Aquí sólo se enumerarán los fundamentales obstáculos estructurales y edafoclimáticos que se oponen a la drástica reducción de los cultivos y a la expansión del bosque y los pastizales. En primer lugar, la subordinación, cada vez más rígida del mundo agrario a los intereses estratégicos del aparato estatal. Está, así mismo, la consideración de la tierra como capital, en vez de como medio de vida y parte fundamental de la naturaleza. La concentración de la población en las ciudades es otro impedimento de primera magnitud, por lo que hacer “sostenibles” a aquéllas, como quiere la consigna de moda, es mantener un estado de cosas funesto en lo medioambiental.
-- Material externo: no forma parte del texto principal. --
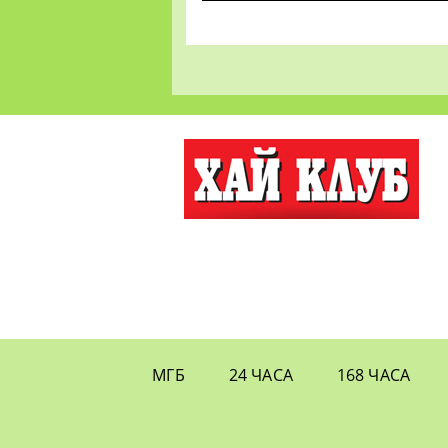
МГБ
24 ЧАСА
168 ЧАСА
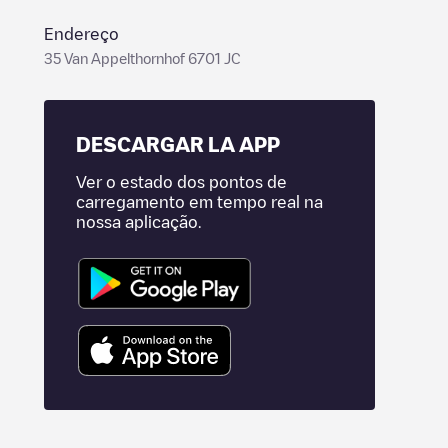
Endereço
35 Van Appelthornhof 6701 JC
DESCARGAR LA APP
Ver o estado dos pontos de
carregamento em tempo real na
nossa aplicação.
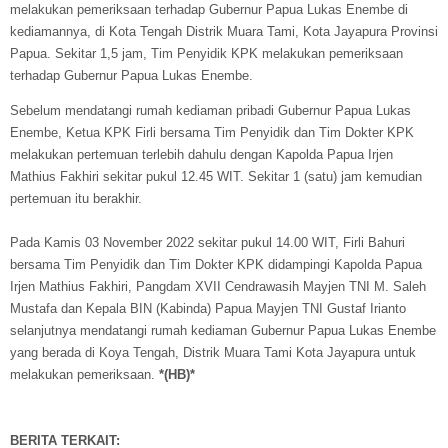
melakukan pemeriksaan terhadap Gubernur Papua Lukas Enembe di
kediamannya, di Kota Tengah Distrik Muara Tami, Kota Jayapura Provinsi
Papua. Sekitar 1,5 jam, Tim Penyidik KPK melakukan pemeriksaan
terhadap Gubernur Papua Lukas Enembe.
Sebelum mendatangi rumah kediaman pribadi Gubernur Papua Lukas
Enembe, Ketua KPK Firli bersama Tim Penyidik dan Tim Dokter KPK
melakukan pertemuan terlebih dahulu dengan Kapolda Papua Irjen
Mathius Fakhiri sekitar pukul 12.45 WIT. Sekitar 1 (satu) jam kemudian
pertemuan itu berakhir.
Pada Kamis 03 November 2022 sekitar pukul 14.00 WIT, Firli Bahuri
bersama Tim Penyidik dan Tim Dokter KPK didampingi Kapolda Papua
Irjen Mathius Fakhiri, Pangdam XVII Cendrawasih Mayjen TNI M. Saleh
Mustafa dan Kepala BIN (Kabinda) Papua Mayjen TNI Gustaf Irianto
selanjutnya mendatangi rumah kediaman Gubernur Papua Lukas Enembe
yang berada di Koya Tengah, Distrik Muara Tami Kota Jayapura untuk
melakukan pemeriksaan.
*(HB)*
BERITA TERKAIT:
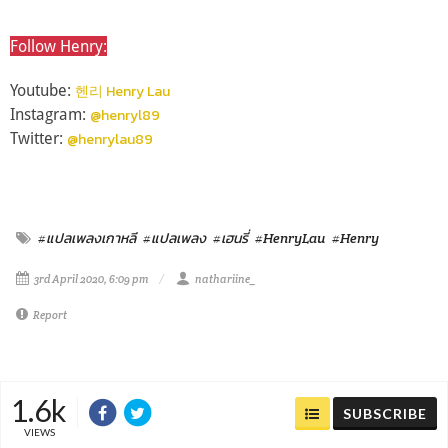
Follow Henry:
Youtube:
헨리 Henry Lau
Instagram:
@henryl89
Twitter:
@henrylau89
#แปลเพลงเกาหลี
#แปลเพลง
#เฮนรี่
#HenryLau
#Henry
3rd April 2020, 6:09 pm
nathariine_
Report
1.6k
SUBSCRIBE
VIEWS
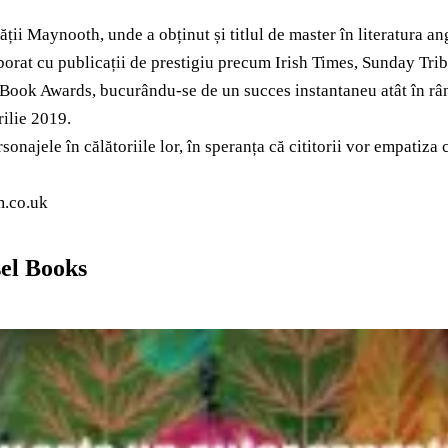
ții Maynooth, unde a obținut și titlul de master în literatura an
olaborat cu publicații de prestigiu precum Irish Times, Sunday Tr
k Awards, bucurându-se de un succes instantaneu atât în rândul c
rilie 2019.
onajele în călătoriile lor, în speranța că cititorii vor empatiza c
m.co.uk
sel Books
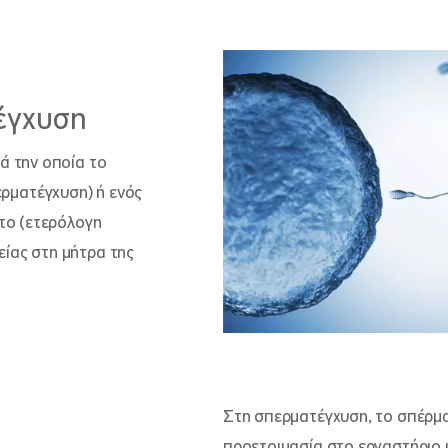
έγχυση
τά την οποία το
ρματέγχυση) ή ενός
ητο (ετερόλογη
είας στη μήτρα της
Στη σπερματέγχυση, το σπέρμ
προετοιμασία στο εργαστήριο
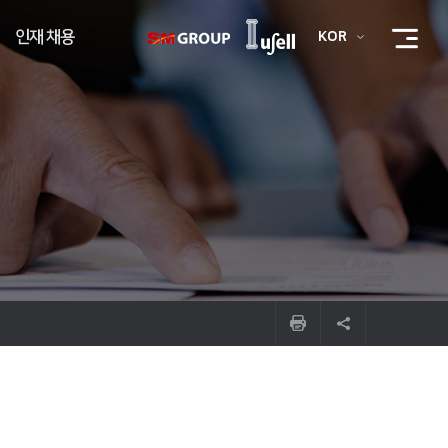
인재 채용
KOR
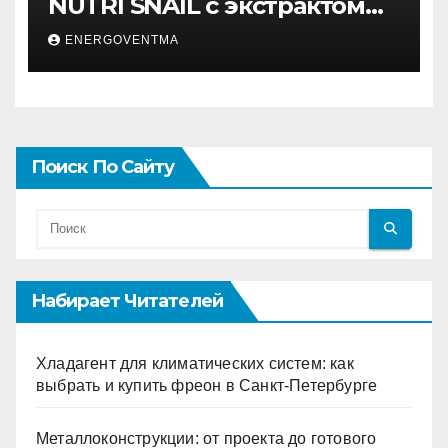
NUTRI SNAIL с экстрактом
муцина улитки 200 мл
ENERGOVENTMA
Поиск По Сайту
Набирает Читателей
Хладагент для климатических систем: как
выбрать и купить фреон в Санкт-Петербурге
Металлоконструкции: от проекта до готового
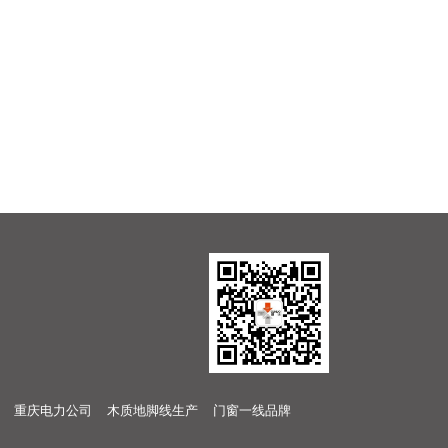
重庆电力公司
木质地脚线生产
门窗一线品牌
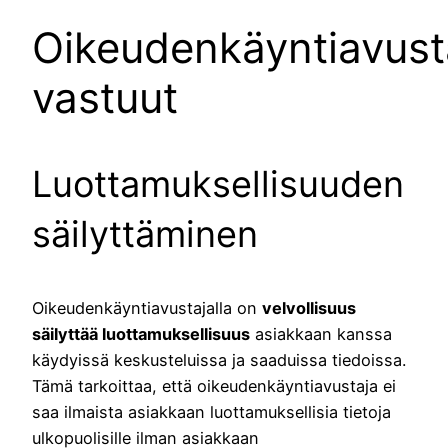
Oikeudenkäyntiavust
vastuut
Luottamuksellisuuden
säilyttäminen
Oikeudenkäyntiavustajalla on
velvollisuus
säilyttää luottamuksellisuus
asiakkaan kanssa
käydyissä keskusteluissa ja saaduissa tiedoissa.
Tämä tarkoittaa, että oikeudenkäyntiavustaja ei
saa ilmaista asiakkaan luottamuksellisia tietoja
ulkopuolisille ilman asiakkaan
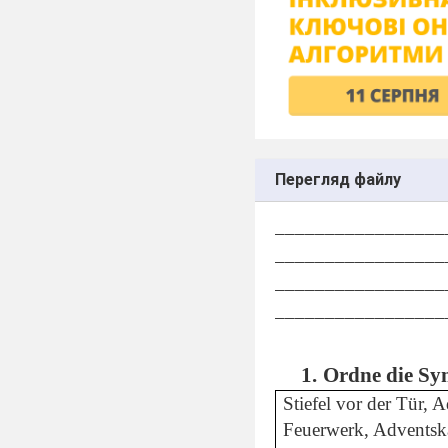
Перегляд файлу
_________________
_________________
_________________
_________________
Ordne die Sy
Stiefel vor der Tür,
Feuerwerk, Adventska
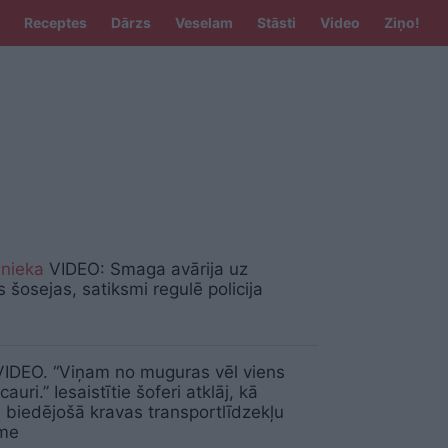
Receptes
Dārzs
Veselam
Stāsti
Video
Ziņo!
inieka
VIDEO: Smaga avārija uz
s šosejas, satiksmi regulē policija
IDEO. “Viņam no muguras vēl viens
 cauri.” Iesaistītie šoferi atklāj, kā
i biedējošā kravas transportlīdzekļu
me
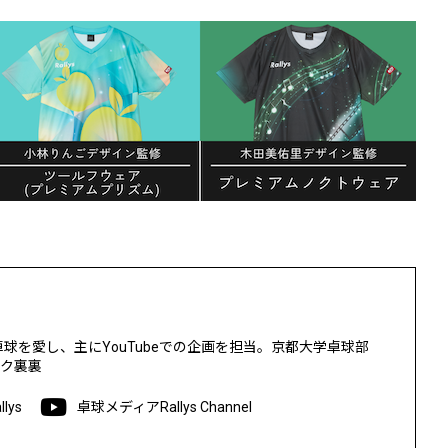
生卓球を愛し、主にYouTubeでの企画を担当。京都大学卓球部
ーク裏裏
lys
卓球メディアRallys Channel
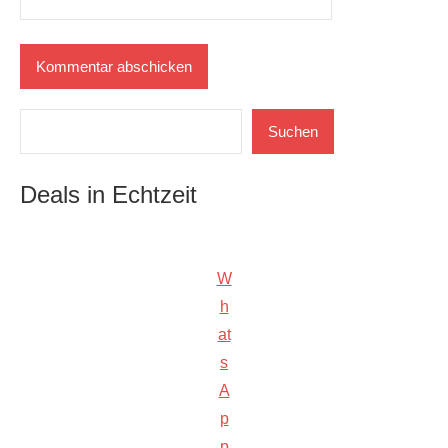
Suchen
Suchen
Deals in Echtzeit
W
h
at
s
A
p
p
Otro factor en contra es el actual régimen de adoctrinamiento de masas (sociedad de la información y el conocimiento), que al impedir la formación libre de la conciencia grupal e individual imposibilita la exacta comprensión del problema. La influencia cada día mayor de la agronomía académica, politicista e irracional en casi todo, se suma al número de los inconvenientes principales.
Por último, el agotamiento mismo de la naturaleza lo hace aún más difícil, pues con suelos desestructurados y una pluviosidad tan declinante como extremista17 es problemático forestar con especies autóctonas (no sólo con quercíneas, pues se ha de evitar cualquier expresión de productivismo) los 20 millones de ha que serían necesarios. Eso sin tener en cuenta el progreso de “la Seca” (el tan misterioso como letal padecimiento de las glandíferas), así como la mengua en cantidad y calidad de casi todas las especies de la flora silvestre, también de las que pueden nutrir a los seres humanos. Por tanto, se ha de sostener que una transformación integral suficiente del actual orden es la precondición necesaria para aplicar remedios prácticos a los males denunciados lo que, en cualquier caso, exigirá fatigosos esfuerzos durante un dilatado periodo de tiempo, generación tras generación.